The glass surfaces were then cleaned and sealed with Nanolex Ultra:


















And the alloys were also cleaned and sealed with Nanolex Premium Sealant .


















The car's finish now received an IPA wipedown to ensure removal of any polishing oils that could possibly affect the adhesion of the LSP products.
After that Britemax Black Max was layed on the car to create a good base for our sealant to stick on.
The first step of protecting the finish involved 2 layers of Zaino Z2 with ZFX, leaving 45-60 minutes between coats and a wipedown with Zaino Z6 in between.
Of course we coundln't stop yet.... The crystal pot of Mitchell and King Philip was brought to play, and spread like butter on to immediately boost the finish some more.
Gloss, wet look, depth, warmth and flake pop, all to the max!

LSP : Mitchel & King Philip










The final result can be seen in the following photos:












































































































































































Thanks for reading this and i hope you enjoyed it as much as i did!


----------



## Pavlosgreece (May 19, 2011)

Very nice deep and clear Reflection!!! Superb job!!! The owner must be Very Happy !!!


----------



## nuberlis (Aug 23, 2011)

Excellent work mike!


----------



## Racer (Oct 27, 2005)

Very Nice Mike :thumb:


----------



## tonyy (Jul 26, 2008)

Great work Mike as always..the finish is amazing:thumb:


----------



## Demetrios (May 8, 2011)

Cracking work my friend, fantastic look based also on a awesome lsp !!! Congrats!


----------



## jlw41 (Jun 5, 2011)

Great work Mike :thumb: loving the beading shots!


----------



## Scrim-1- (Oct 8, 2008)

nice work buddy


----------



## boomboom (Sep 11, 2010)

diamonds made from swell.gr

respect..


----------



## JBirchy (Oct 9, 2010)

Looks brilliant Mike, very deep and black looking!


----------



## Swell.gr (May 7, 2008)

thanks a lot guys :thumb:


----------



## stefstef (Mar 20, 2011)

Excellent work Mike to a lovely car!


----------



## MidlandsCarCare (Feb 18, 2006)

Great work buddy!!


----------



## Black.MB (Aug 22, 2012)

Brilliant work as always Mike!
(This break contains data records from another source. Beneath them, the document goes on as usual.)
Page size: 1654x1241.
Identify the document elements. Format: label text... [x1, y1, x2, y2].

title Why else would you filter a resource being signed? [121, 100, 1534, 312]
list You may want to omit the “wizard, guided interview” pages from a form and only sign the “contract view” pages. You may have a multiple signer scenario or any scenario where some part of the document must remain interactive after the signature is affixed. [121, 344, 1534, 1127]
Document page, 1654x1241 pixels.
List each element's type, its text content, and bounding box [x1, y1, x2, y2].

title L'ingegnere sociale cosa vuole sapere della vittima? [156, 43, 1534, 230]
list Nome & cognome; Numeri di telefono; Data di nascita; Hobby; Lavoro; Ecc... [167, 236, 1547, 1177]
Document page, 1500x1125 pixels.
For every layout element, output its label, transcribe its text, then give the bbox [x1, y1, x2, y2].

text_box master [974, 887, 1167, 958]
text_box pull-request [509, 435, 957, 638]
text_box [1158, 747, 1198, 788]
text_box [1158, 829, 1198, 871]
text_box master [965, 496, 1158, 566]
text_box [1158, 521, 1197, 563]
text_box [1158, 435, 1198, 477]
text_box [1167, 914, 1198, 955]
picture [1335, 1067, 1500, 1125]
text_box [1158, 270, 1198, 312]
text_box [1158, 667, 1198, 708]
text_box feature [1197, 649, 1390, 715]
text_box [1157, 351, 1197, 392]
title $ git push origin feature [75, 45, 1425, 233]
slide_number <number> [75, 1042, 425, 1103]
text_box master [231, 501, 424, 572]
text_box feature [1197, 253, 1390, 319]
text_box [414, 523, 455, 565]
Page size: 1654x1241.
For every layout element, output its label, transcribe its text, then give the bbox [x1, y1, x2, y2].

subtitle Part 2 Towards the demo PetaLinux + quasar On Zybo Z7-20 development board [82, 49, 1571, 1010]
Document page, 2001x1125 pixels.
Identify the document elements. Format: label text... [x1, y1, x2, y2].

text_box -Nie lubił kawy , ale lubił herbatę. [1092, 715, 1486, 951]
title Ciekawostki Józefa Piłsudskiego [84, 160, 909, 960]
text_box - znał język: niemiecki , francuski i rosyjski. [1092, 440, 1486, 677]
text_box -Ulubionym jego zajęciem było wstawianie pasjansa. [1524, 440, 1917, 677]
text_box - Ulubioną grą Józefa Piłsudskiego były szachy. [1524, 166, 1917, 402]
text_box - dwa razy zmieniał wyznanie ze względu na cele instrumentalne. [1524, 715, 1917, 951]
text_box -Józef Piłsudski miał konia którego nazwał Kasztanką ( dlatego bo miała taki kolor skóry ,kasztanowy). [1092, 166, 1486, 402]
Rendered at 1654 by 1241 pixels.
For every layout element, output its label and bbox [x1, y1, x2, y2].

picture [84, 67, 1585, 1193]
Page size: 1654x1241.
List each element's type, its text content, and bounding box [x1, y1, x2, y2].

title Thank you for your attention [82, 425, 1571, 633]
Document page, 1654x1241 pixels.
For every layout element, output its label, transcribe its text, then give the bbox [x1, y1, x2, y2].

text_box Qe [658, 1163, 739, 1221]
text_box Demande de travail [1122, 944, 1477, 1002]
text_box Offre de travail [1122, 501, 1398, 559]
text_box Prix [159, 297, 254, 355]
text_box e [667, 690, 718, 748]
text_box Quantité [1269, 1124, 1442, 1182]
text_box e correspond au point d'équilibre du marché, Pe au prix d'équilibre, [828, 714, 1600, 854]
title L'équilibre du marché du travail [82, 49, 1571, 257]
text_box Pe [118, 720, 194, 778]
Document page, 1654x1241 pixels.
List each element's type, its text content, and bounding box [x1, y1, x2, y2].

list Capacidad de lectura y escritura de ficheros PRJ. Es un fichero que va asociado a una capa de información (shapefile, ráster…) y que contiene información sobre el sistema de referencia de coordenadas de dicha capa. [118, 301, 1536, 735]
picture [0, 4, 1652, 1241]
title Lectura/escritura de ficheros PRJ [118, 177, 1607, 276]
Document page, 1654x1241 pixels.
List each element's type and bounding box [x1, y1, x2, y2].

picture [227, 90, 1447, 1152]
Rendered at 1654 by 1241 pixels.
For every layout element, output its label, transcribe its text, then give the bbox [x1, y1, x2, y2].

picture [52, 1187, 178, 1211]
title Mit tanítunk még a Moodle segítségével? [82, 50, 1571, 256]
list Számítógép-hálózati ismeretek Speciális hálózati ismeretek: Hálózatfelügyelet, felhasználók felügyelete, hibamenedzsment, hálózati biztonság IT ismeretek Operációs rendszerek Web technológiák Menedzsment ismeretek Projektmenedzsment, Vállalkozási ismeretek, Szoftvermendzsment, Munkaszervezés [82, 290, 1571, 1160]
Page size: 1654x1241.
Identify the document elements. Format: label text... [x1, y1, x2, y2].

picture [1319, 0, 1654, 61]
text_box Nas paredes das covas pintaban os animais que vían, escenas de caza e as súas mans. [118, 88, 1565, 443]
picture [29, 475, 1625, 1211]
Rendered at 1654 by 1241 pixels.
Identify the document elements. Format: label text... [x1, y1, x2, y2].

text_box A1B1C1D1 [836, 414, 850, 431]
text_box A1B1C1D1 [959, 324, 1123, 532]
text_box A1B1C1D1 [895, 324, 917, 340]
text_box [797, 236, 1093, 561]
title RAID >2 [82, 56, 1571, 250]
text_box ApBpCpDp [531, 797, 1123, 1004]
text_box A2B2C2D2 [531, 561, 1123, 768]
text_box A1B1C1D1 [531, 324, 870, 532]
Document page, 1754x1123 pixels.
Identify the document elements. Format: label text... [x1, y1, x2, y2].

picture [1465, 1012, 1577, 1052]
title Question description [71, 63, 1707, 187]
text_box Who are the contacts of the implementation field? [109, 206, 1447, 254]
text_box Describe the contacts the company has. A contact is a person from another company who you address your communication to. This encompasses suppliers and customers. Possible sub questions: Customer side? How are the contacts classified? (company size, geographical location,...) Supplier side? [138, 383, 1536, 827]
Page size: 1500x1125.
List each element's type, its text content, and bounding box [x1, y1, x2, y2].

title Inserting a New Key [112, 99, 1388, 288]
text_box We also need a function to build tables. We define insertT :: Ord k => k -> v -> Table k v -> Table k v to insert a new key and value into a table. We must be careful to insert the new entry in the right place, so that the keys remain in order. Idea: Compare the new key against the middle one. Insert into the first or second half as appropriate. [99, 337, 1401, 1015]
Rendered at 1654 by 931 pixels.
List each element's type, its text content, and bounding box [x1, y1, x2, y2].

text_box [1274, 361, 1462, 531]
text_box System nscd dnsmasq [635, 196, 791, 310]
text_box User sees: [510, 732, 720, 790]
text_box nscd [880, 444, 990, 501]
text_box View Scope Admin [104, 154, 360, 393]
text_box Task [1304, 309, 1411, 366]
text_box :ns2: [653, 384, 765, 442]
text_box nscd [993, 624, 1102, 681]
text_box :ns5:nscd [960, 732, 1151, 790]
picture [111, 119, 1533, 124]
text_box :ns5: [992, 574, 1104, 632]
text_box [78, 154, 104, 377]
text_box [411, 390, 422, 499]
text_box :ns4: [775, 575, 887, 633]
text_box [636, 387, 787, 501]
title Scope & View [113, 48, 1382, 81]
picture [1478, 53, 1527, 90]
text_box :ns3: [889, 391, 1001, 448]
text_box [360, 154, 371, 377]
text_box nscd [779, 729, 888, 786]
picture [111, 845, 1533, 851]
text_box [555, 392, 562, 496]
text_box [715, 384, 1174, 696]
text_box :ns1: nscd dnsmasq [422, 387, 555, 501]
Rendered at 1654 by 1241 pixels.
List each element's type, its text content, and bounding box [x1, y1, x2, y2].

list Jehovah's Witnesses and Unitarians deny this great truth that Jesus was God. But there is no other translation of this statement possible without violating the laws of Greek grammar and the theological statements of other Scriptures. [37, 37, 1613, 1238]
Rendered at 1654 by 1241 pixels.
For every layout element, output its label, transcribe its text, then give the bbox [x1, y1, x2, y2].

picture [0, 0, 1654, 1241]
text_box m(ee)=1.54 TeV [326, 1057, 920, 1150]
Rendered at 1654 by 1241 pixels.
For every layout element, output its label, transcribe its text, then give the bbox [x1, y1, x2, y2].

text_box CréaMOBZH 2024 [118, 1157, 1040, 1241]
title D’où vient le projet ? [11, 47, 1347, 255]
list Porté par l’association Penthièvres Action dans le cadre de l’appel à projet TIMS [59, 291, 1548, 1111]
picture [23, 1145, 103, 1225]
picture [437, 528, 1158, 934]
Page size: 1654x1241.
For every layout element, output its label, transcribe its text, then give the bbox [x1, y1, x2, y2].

I'm looking forward to try FG400 & SF4000 combo on neglected hard german paint myself:buffer: Looks just perfetc:thumb:


----------



## skorpios (Sep 11, 2011)

Epic session dude! :thumb:
Gloss, Depth, Reflection to the MAX! :doublesho

When you put together Mike+Black Car+Zaino+M&K Wax it seems just about so unfair... (for the paint defects!)

Result is Guaranteed.


----------



## B17BLG (Jun 26, 2012)

awesome detail! BMW paint can be very tough too


----------



## colarado red (Jun 5, 2008)

Nice turnaround


----------



## Swell.gr (May 7, 2008)

I really appreciate your kind comments :thumb:


----------



## DMH-01 (Mar 29, 2011)

Great job mate :thumb:


----------



## JJ_ (Oct 26, 2005)

Superb work as usual Mike, the finish is peerless.


----------



## deni2 (May 4, 2011)

Amazing finish, Menzerna products seems to be very good choice for hard BMW paint :thumb:.


----------



## iowa (Dec 12, 2010)

Super finish and reflections.


----------



## StamGreek (Oct 11, 2012)

you re the best mike...awesome work buddy...


----------



## Mad Ad (Feb 7, 2011)

Cracking work Mike:thumb:


----------